Visual AI in Manufacturing Meetup - July 15, 2026

Name: Visual AI in Manufacturing Meetup - July 15, 2026
Start: 2026-07-15
End: 2026-07-15

Jul 15, 2026

9:00 AM - 11:00 AM PST

Online. Register for the Zoom!

Speakers

About this event

Join our virtual meetup to hear talks from experts on cutting-edge topics across AI, ML, and computer vision. View more Computer Vision events here.

Schedule

Agentic Open-Vocabulary Annotation for Industrial Defects

In manufacturing inspection, defects can be open-ended and expensive to label. This leaves detectors brittle as new failure modes and imaging conditions appear. This talk shows how open-vocabulary segmentation and the FiftyOne Agent turn first-pass masks into governed, versioned annotations at scale, with conditional ontologies and risk-level guardrails keeping the loop auditable.

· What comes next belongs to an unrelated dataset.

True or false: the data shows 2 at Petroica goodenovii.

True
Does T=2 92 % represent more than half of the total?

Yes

This talk ties the approach to CVPR 2026's VAND 4.0 work on zero-shot VLMs and robustness under distribution shift.

Enabling Multimodal Agents on the Edge

The next generation of AI agents is moving beyond cloud-based text-only models and will interact with the physical multimodal world in real-time. For example in the vision domain, AI agents rely on Vision-Language Models (VLMs) in their backbone. However, deploying massive VLMs with billions of parameters on the edge devices remains a significant engineering hurdle.

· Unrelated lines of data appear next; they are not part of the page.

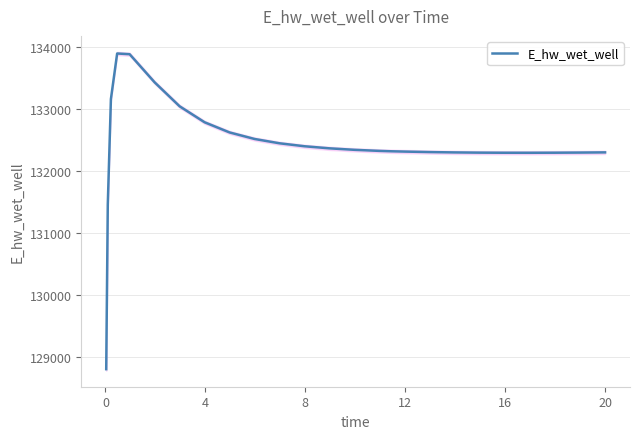

What is the highest value of the E_hw_wet_well series?

133902.6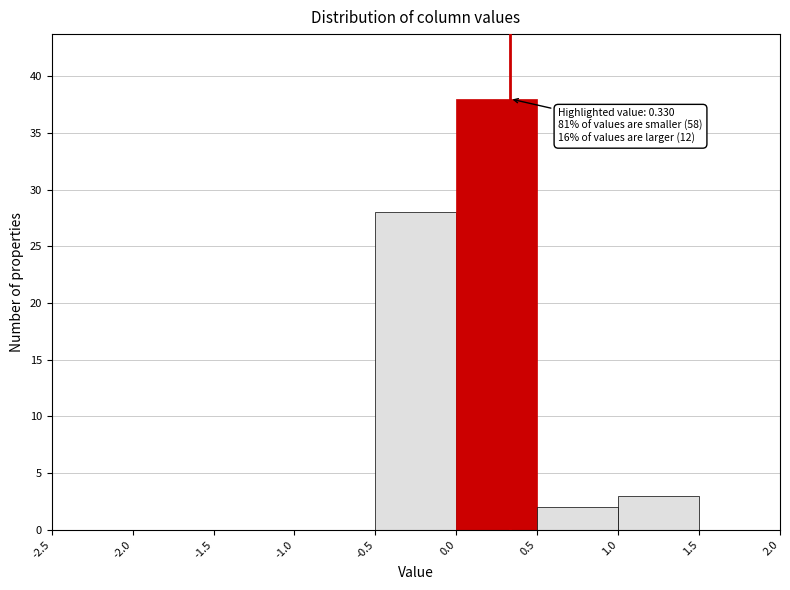

Over which range of the x-axis is the bar tallest?

0.0 to 0.5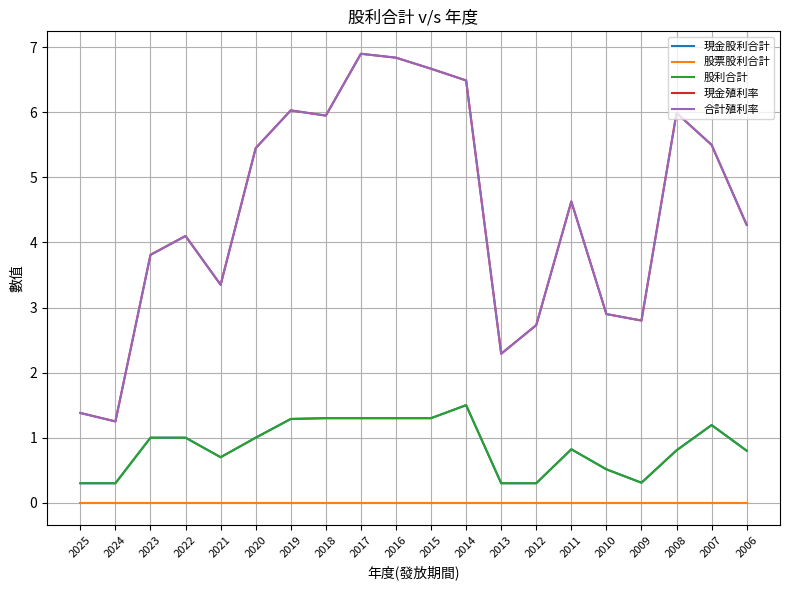

Reading left to right, extract all data points from this chart.

現金股利合計: 0.3	0.3	1.0	1.0	0.7	1.0	1.3	1.3	1.3	1.3	1.3	1.5	0.3	0.3	0.8	0.5	0.3	0.8	1.2	0.8
股票股利合計: 0.0	0.0	0.0	0.0	0.0	0.0	0.0	0.0	0.0	0.0	0.0	0.0	0.0	0.0	0.0	0.0	0.0	0.0	0.0	0.0
股利合計: 0.3	0.3	1.0	1.0	0.7	1.0	1.3	1.3	1.3	1.3	1.3	1.5	0.3	0.3	0.8	0.5	0.3	0.8	1.2	0.8
現金殖利率: 1.4	1.2	3.8	4.1	3.4	5.5	6.0	6.0	6.9	6.8	6.7	6.5	2.3	2.7	4.6	2.9	2.8	6.0	5.5	4.3
合計殖利率: 1.4	1.2	3.8	4.1	3.4	5.5	6.0	6.0	6.9	6.8	6.7	6.5	2.3	2.7	4.6	2.9	2.8	6.0	5.5	4.3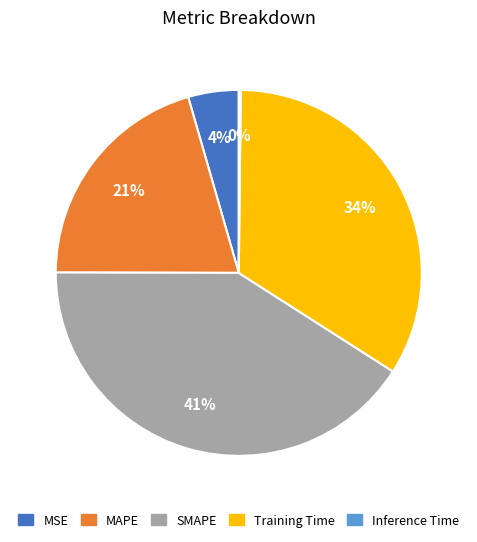

Does Training Time account for over 50% of the chart?

No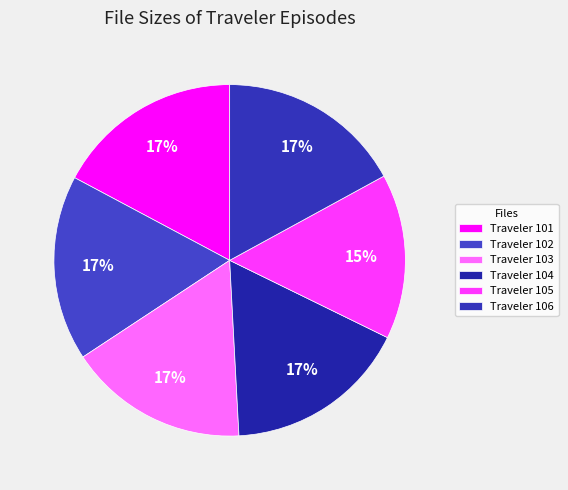

To the nearest percent, what is the difference between the largest and smallest slice percentages?

2%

Drawing on our recent ICML and CVPR research papers, this session explores advancements in agentic model optimizations, specifically how distillation and pruning transform 'heavyweight' models into lean, edge-ready engines. Lastly, I present our UI agent running on the actual phone that is being developed by our lab's team.

When the Camera Can’t Be Trusted: Health-Aware Visual AI for Reliable Near-Miss Detection

Near-miss detection systems are often evaluated as though every camera frame is equally trustworthy, even though blur, poor exposure, occlusion, contamination, and changing lighting can silently degrade the visual evidence used to make safety decisions. This talk presents an online camera-health framework that estimates visual reliability before downstream perception performance significantly deteriorates.

I will discuss how camera-health signals can support condition-aware evaluation, prioritize human review, reduce unreliable alerts, and trigger appropriate fallback behavior. Drawing from research in safety-critical visual perception, the talk will demonstrate how these principles can be adapted to industrial video systems operating across different cameras, shifts, layouts, and environmental conditions.

The presentation will also connect camera-health monitoring with rare-event discovery and failure-driven dataset improvement for more trustworthy near-miss detection.

Agentic VLM applications in manufacturing

Vision Language Models (VLMs) introduce net-new functionality to vision workloads in manufacturing that traditional computer vision models simply do not offer (e.g., open-vocabulary detection, in-context-learning). Even so, fine-tuned models like YOLO offer a level of precision and recall that today's VLMs struggle to match out-of-the-box.

Through agentic harnesses that coordinate calls to VLMs, we can start to deliver similar reliability on manufacturing-relevant tasks (e.g., many-class, many-instance detection), while also supporting the net new functionalities (e.g., multimodal search) that make VLMs distinct. In this talk, we walk through the design of these harnesses, how you serve them efficiently, and how they deliver value in manufacturing.